Of course, childcare constitutes a major part of that ridiculously inflated sum. Obviously, mothers who stay at home with their babies don't need to pay for childcare. This is the way things have been for mothers of small children since the beginning of time, but somehow today this isn't even mentioned as an option. Some upper-class women have high-paying careers they are passionate about, but for many more women, work is boring drudgery and much of their paycheck passes straight into the hands of their childcare provider. Is this the sort of progress and liberation we are supposed to praise?
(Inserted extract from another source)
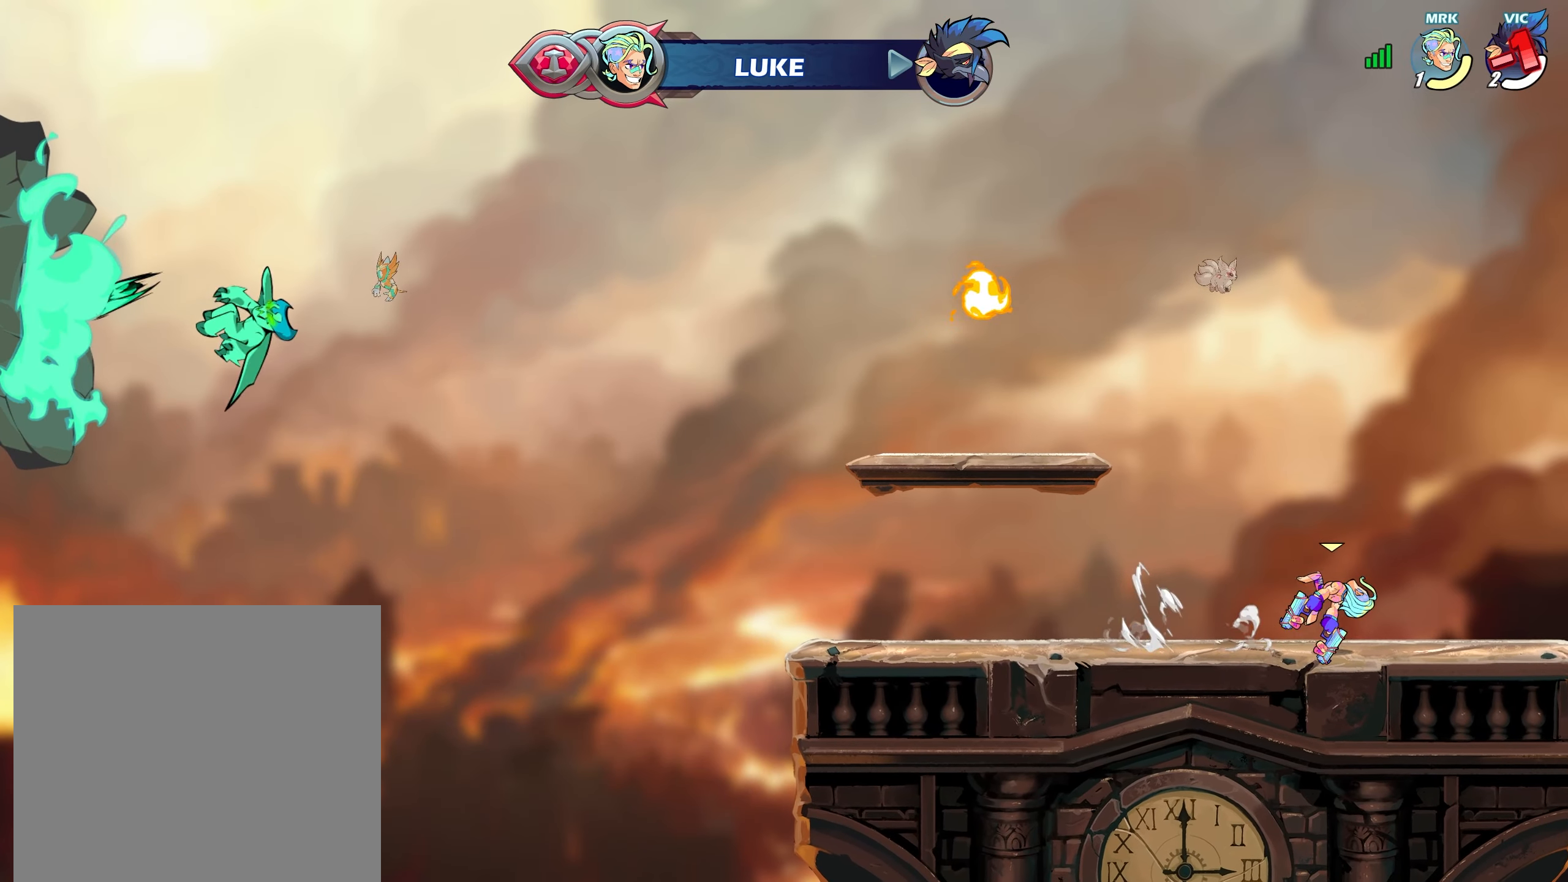
{"buttons": [], "left_stick": "left", "right_stick": "center", "events": [[417, "left_stick", "right"], [483, "left_stick", "left"]]}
A great thing about baby equipment: it takes much more than one turn to wear it out. It's true about furniture, clothes, toys and more. Shira's newborn clothes, which are already packed away, will be almost as good as new next time they are used. And how many of them did we actually buy? That's right, none. They are all gifts or hand-me-downs. Many people turn up their noses at used baby items, but they are often in like-new condition, and using them can save so much money. All you need to do is ask around - and many times, people offered us baby things even without being asked. We have a used bed, stroller, and more than enough clothes for Shira, and I think those "old" items can still easily serve several babies after she is done with them. There's also the option of buying used, at the fraction of the cost you'd pay for a new item. If you have a lot of money and can't wait to get rid of it, buy brand-new baby equipment and clothes. Otherwise, what's the point?
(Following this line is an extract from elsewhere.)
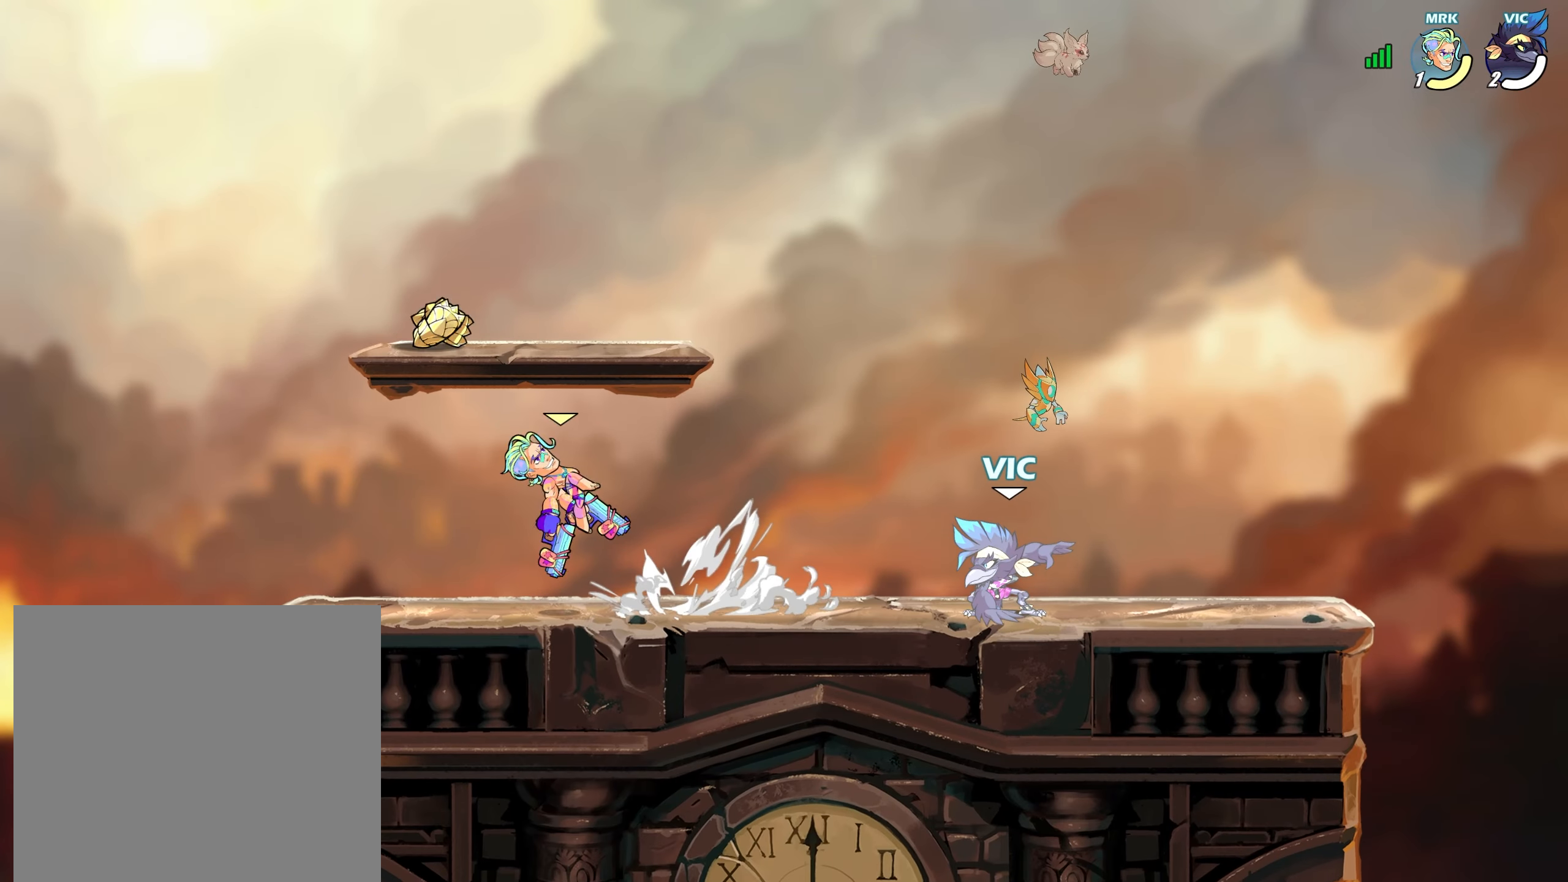
{"buttons": [], "left_stick": "right", "right_stick": "center", "events": [[33, "L2", "down"], [100, "CROSS", "down"], [133, "CROSS", "up"], [150, "L2", "up"], [150, "left_stick", "down"], [283, "L2", "down"], [283, "left_stick", "left"], [333, "CROSS", "down"], [383, "L2", "up"], [417, "CROSS", "up"], [417, "left_stick", "down"], [500, "left_stick", "right"]]}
There are also the many items which are usually listed as must-haves, but which we don't actually need. For example, we got a used stroller (in excellent condition) for free, but if we didn't, we probably wouldn't buy it. Changing table? We could get one for free, but didn't want to take up the space. Changing can be just as easily done on the bed. Speaking of beds, why does the baby's bed need a matching drawer, when any suitable-sized drawer can be used?
And don't even get me going about "developmental activities for infants". I'm very sorry, but a baby doesn't need yoga. Mine, at least, is wonderfully entertained simply by watching Mom do housework. Us talking to her is enough to produce the most adorable coos and smiles.
The most basic need of a baby is to be with his mother. To be fed, held, and loved. How, and when, and why did we let someone convince us that this need can be replaced by a great number of expensive gadgets?